Self-service: you add DataHub Pages (portal.js template) to your repo and self-publish on your deployment platform of choice (e.g. vercel, netlify etc)

Cloud: DataHub Pages in our cloud, you just integrate your GitHub repo in a couple of clicks … and have your data turned into a beautiful site that updates on every push**

#todo

Is it "presenting" / "publishing" / "sharing"?
Is it about "data" or "data + content" (what do we call that)?

Notes

Leo Email - 2022-01-30

I've been going through portal js, datahub and the product documents we have.

Basically I've been trying to see how to make this sentence I said last year real "Make sharing new datasets stupidly easy" after a few trials and trying to see how things work the current state of the things we have is really far from it. This is something we have already discussed some time ago.

My first goal is to do the following:

Have a CSV of the data we want to publish and [optional] have a markdown file with the text description then:
run a single command/script, it creates a static webpage
be able to git push into github pages and it just works

To get to publish a dataset with what we currently have we need to:

study and understand what Frictionless data is and how to create it (the end user shouldn't, they should be able to start without knowing anything about it)
understand what portal.js is, how to install it and that there are different ways of publishing with it, including a single dataset option
understand that portal.js is built on next.js which makes us lose focus, and then this runs over react.js which has its own complexity by itself.
Understand how to deploy a react application in github pages

Just installing the npm dependencies with a fiber connection takes about 1 minute which, from a user point of view can already be a problem, but the most frustrating thing is all the knowledge and work needed to just be able to set up things to start to build my data page.

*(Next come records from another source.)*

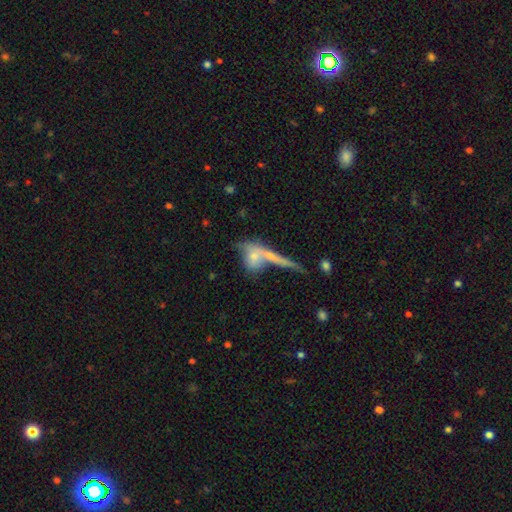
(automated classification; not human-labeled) The model was most divided on "how rounded": in between: 41%, round: 39%, cigar-shaped: 20%. Remaining: smooth or featured — smooth (60%); merging — merger (45%).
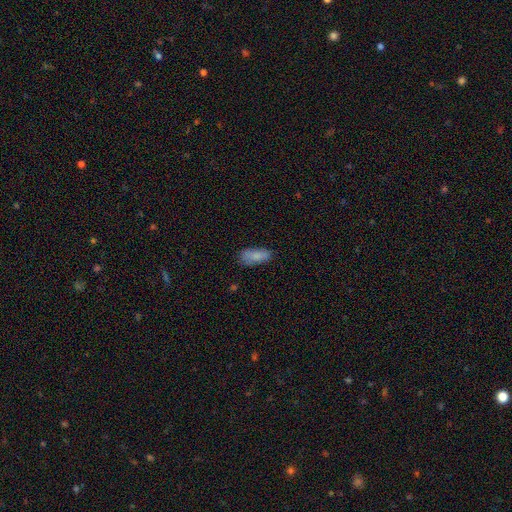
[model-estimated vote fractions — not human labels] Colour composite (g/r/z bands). It shows a smooth galaxy with no disk features (84%) that is in between round and cigar-shaped (82%). Merging: none (69%).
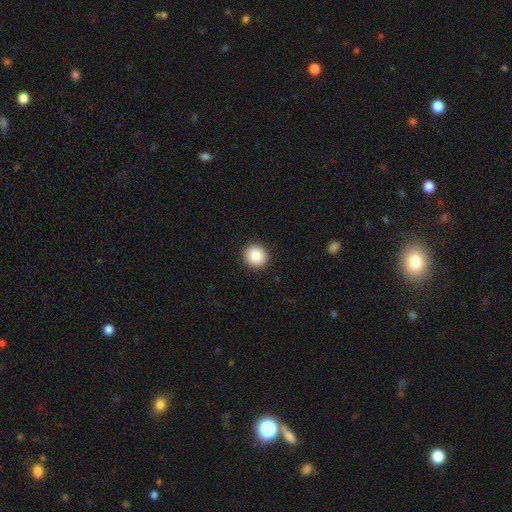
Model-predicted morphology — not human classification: Smooth or featured: smooth — 88% (star or artifact — 8%)
How rounded: round — 91% (in between — 8%)
Merging: none — 92% (minor disturbance — 5%)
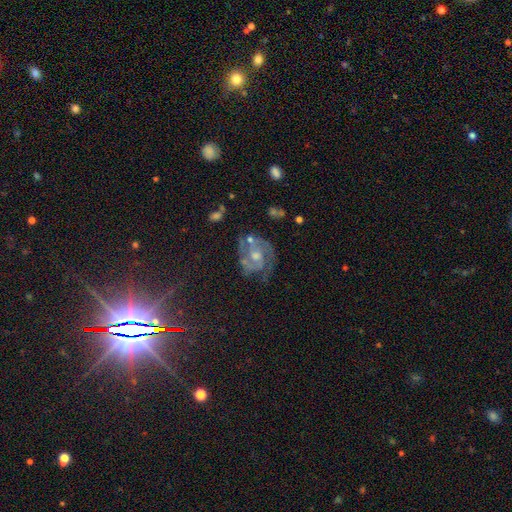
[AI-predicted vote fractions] A featured or disk galaxy (79%) with no bar (62%), 2 (57%) tight (50%) spiral arms (94%) and a moderate central bulge (53%). Merging: none (67%).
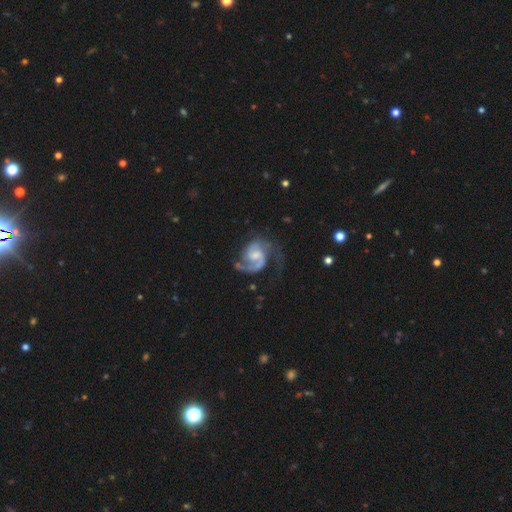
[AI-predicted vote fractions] Smooth or featured? featured or disk (89%)
Edge-on disk? no (98%)
Bar? weak (46%)
Spiral arms? yes (97%)
Spiral winding? medium (53%)
Spiral arm count? 2 (73%)
Bulge size? small (43%)
Merging? none (56%)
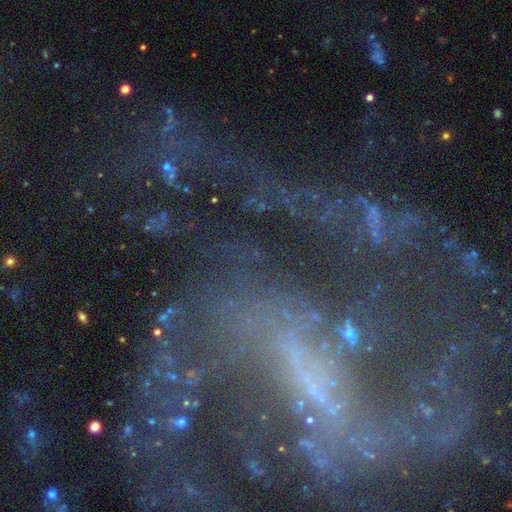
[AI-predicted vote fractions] Smooth or featured? featured or disk (48%)
Merging? none (50%)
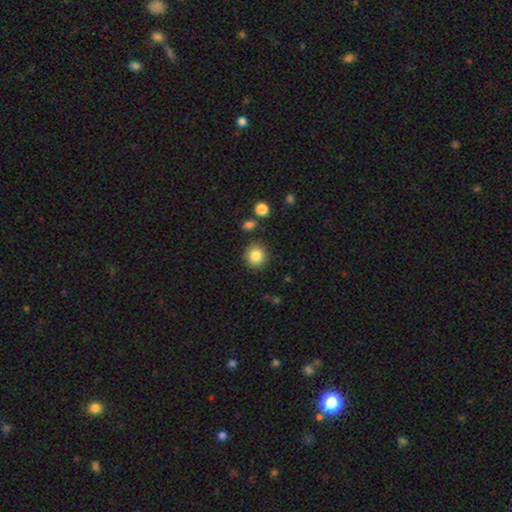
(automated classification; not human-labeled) Smooth or featured: smooth — 84% (star or artifact — 10%)
How rounded: round — 89% (in between — 10%)
Merging: none — 88% (minor disturbance — 7%)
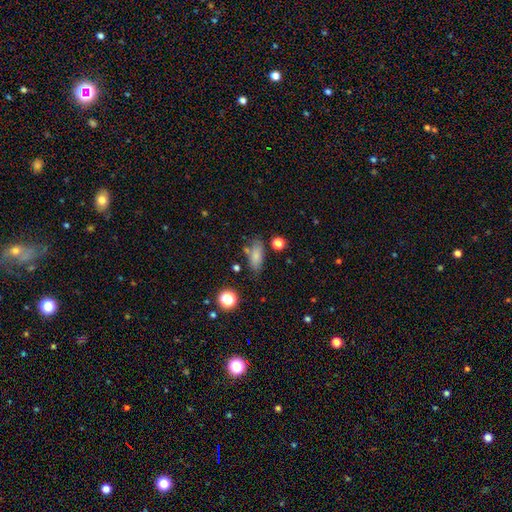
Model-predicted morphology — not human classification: Smooth or featured? Predicted: smooth (p=0.78). How rounded? Predicted: in between (p=0.76). Merging? Predicted: none (p=0.70).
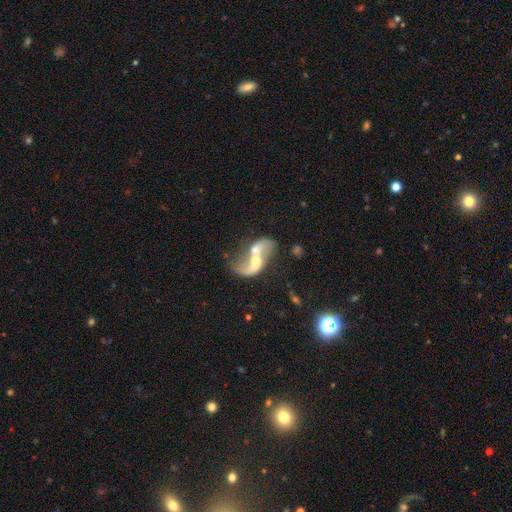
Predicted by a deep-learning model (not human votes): Smooth or featured: featured or disk — 81% (smooth — 11%)
Edge-on disk: no — 96% (yes — 4%)
Bar: no — 49% (weak — 35%)
Spiral arms: yes — 87% (no — 13%)
Spiral winding: loose — 82% (medium — 14%)
Spiral arm count: 2 — 88% (1 — 6%)
Bulge size: moderate — 52% (small — 37%)
Merging: merger — 48% (none — 32%)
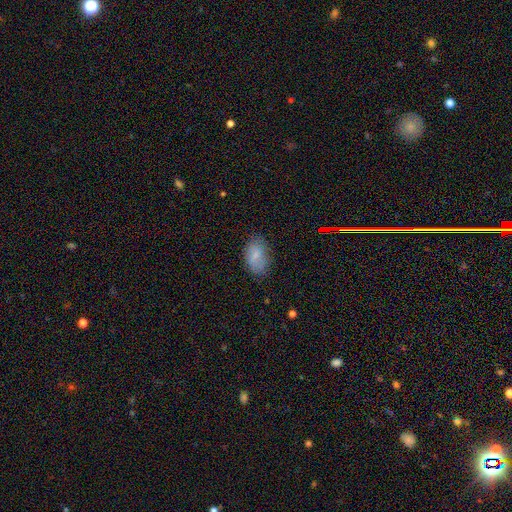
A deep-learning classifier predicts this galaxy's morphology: Smooth or featured: smooth — 75% (featured or disk — 16%)
How rounded: in between — 91% (round — 7%)
Merging: none — 71% (minor disturbance — 22%)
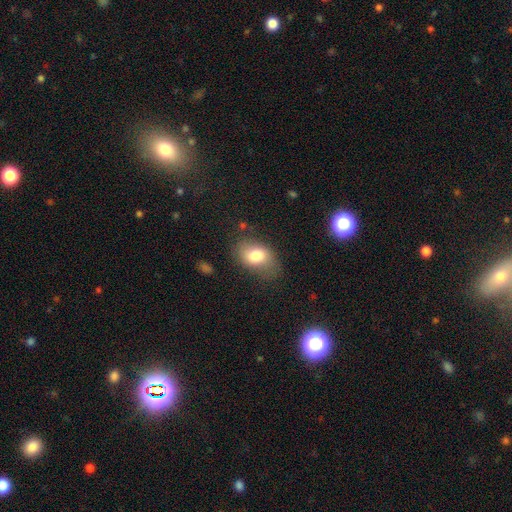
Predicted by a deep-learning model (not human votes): This is likely a smooth galaxy (74%). How rounded: clearly in between (83%). Merging: likely none (65%).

This is quite a challenge for somebody that just wants to publish some data, with some text and maybe some graphics.

So my goal for the next days is to understand how to make this much simpler and from there build the scripts (this might or might not use all of portal.js in the first version).

Some notes:

the user does NOT need to know frictionless, nextjs, react, portaljs
the user should be able to run a simple script (the first one should be text based) that allows for a creation of a simple static webpage that can be pushed to github pages (maybe even create a script that does it for them)
the user should be able to install the tool with a simple shell script and/or pip (python). Note that I choose python because it is one of the most used languages in the data and scientific domains, which means that most people would be able to run a python script.

For this some individual goals are:

automatic generation of the frictionless json file
templated UI (as for datahub)
static website generation
some default graphs that can be chosen (possible generated by Vega Lite)

The power users then should then be able to take advantage of all the setup (frictionless, portal.js and so on) to make more complex and personalized modifications.